The analysis and control of a mechatronic system built during the BSc studies has been investigated in the framework of the thesis. The mechatronic system is a special mobile robot (so-called mobile wheeled pendulum) having two actuated wheels and an intermediate body (pendulum). Due to the mechanical structure the intermediate body tends to oscillate during the translation motion of the robot, thus the application of modern control methods is essential in order to stabilize the dynamical system.

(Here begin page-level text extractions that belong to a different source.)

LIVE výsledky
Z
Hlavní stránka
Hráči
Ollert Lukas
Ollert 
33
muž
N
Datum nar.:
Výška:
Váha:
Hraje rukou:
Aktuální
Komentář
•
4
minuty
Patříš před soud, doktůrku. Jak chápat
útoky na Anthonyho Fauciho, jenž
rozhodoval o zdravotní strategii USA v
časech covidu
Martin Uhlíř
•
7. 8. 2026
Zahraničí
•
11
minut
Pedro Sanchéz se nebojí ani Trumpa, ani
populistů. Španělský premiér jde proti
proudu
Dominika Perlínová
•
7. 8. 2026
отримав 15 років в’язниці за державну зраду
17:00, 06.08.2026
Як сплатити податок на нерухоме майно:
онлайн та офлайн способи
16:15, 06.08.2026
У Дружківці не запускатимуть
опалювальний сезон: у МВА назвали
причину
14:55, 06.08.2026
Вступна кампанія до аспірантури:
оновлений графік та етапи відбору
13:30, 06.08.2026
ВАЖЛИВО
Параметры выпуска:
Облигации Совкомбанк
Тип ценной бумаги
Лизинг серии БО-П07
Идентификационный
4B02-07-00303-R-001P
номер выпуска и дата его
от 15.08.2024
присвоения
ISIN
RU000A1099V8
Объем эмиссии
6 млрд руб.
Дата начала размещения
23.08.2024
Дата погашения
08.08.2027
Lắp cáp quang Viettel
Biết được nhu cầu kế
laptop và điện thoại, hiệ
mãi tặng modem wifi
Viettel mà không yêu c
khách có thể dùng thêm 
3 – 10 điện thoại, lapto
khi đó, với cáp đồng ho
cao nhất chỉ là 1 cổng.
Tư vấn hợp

In the first part of the paper, we describe the holonomic and nonholonomic mechanical systems traditionally used in robotics and control as well as the quasi-holonomic system which is based on the fundamental mechanical systems. Therefore we determine the nonlinear mathematical model of the mechatronic system and do the relevant mechanical analysis. In the second part of the paper, we design different control methods to the real mechatronic system and give a comparison regarding the control performances. Our goal was to investigate two control tasks, namely the balance control and the anti-sway control of the robot. Regarding the control methods, the classical LQ(G) optimal control and the soft computing based Fuzzy control were tested and implemented.

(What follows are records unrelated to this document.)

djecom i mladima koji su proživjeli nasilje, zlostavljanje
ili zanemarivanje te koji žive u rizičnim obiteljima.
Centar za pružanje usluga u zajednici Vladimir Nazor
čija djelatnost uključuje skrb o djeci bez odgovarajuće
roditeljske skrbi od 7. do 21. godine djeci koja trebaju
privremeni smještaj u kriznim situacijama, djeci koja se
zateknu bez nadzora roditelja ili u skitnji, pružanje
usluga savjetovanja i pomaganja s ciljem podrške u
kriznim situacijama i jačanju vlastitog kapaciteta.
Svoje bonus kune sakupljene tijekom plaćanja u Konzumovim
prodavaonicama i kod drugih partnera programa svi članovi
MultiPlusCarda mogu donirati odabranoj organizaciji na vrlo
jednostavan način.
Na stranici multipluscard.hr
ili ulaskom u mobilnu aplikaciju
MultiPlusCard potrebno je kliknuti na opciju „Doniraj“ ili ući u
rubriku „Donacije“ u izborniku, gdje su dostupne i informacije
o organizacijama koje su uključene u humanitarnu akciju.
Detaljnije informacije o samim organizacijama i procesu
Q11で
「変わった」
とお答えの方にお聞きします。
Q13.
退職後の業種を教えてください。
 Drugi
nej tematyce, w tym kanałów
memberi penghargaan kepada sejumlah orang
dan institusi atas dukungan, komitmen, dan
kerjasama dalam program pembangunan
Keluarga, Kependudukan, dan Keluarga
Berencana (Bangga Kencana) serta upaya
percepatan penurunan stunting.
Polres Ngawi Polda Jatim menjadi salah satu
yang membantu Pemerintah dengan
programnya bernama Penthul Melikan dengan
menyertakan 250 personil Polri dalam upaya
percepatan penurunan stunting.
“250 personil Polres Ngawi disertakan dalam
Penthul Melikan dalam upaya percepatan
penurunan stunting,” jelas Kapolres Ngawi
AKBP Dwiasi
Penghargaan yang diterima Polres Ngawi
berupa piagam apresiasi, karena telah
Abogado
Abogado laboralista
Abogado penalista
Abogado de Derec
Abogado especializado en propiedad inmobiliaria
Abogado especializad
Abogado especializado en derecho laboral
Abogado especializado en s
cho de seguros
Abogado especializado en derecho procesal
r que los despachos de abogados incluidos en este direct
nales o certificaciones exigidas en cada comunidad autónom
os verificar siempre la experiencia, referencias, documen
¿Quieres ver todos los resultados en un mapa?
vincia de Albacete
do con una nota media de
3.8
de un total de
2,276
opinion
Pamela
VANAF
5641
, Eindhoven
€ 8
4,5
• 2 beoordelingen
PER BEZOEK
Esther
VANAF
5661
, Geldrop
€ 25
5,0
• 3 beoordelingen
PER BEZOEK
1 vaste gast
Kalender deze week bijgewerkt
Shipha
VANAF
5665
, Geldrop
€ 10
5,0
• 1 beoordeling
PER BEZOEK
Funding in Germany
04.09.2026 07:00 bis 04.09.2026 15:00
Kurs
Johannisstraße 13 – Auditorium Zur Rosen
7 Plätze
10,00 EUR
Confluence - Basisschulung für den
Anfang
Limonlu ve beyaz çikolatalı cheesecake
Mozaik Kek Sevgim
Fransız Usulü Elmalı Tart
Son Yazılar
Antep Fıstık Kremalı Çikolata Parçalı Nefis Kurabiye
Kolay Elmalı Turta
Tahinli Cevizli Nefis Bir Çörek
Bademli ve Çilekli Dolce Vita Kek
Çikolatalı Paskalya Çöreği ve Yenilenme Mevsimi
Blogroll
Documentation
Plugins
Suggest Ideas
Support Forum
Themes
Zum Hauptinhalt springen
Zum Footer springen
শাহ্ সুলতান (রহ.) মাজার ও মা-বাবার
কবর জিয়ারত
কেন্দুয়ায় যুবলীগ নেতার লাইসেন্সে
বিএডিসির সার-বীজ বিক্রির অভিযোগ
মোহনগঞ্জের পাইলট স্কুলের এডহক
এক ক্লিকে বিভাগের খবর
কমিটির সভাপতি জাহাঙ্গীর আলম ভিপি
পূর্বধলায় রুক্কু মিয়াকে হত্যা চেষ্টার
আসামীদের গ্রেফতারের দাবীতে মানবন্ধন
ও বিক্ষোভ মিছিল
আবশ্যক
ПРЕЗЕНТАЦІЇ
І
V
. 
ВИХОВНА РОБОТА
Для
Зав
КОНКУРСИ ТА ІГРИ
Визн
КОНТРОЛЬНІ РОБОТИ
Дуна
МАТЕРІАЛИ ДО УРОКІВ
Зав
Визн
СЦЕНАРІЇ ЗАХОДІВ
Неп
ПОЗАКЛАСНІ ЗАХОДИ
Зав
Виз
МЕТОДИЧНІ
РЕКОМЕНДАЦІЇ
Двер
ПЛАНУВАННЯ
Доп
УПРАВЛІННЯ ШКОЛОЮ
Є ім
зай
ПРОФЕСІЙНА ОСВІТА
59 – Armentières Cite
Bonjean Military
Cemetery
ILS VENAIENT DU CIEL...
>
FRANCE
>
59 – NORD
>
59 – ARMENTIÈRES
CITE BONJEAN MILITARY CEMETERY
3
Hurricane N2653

During the development, state estimator is designed to the non-measurable states, the LQ problem is described and the optimal state feedback matrices are calculated by the help of the mathematical algorithm. Next the fuzzy logic controller is described and cascade fuzzy control schemes are designed to the system. The comparison of the control performances is based on the simulation and implementation results. The control methods are designed to the nominal parameters, and our interest is to analyze if the implemented algorithms are robust against inertial uncertainties and/or external disturbances.